Reproduce the text of the entries word for word.
** Opening Records shown block **
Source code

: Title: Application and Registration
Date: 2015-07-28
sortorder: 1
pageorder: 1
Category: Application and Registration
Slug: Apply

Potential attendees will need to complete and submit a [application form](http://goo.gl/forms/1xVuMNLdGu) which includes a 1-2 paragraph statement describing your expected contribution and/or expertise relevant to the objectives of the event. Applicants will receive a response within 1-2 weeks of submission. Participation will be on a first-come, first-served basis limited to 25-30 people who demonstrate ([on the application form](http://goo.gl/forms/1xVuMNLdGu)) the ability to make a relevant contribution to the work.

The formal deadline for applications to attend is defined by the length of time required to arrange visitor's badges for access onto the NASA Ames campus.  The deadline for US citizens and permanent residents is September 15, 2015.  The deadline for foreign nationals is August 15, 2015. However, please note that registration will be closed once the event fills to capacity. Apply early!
** Closing Records shown block **
● Response for this exercise
Source code

: Title: Application and Registration
Date: 2015-07-28
sortorder: 1
pageorder: 1
Category: Application and Registration
Slug: Apply

Potential attendees will need to complete and submit a [application form](http://goo.gl/forms/1xVuMNLdGu) which includes a 1-2 paragraph statement describing your expected contribution and/or expertise relevant to the objectives of the event. Applicants will receive a response within 1-2 weeks of submission. Participation will be on a first-come, first-served basis limited to 25-30 people who demonstrate ([on the application form](http://goo.gl/forms/1xVuMNLdGu)) the ability to make a relevant contribution to the work.

The formal deadline for applications to attend is defined by the length of time required to arrange visitor's badges for access onto the NASA Ames campus.  The deadline for US citizens and permanent residents is September 15, 2015.  The deadline for foreign nationals is August 15, 2015. However, please note that registration will be closed once the event fills to capacity. Apply early!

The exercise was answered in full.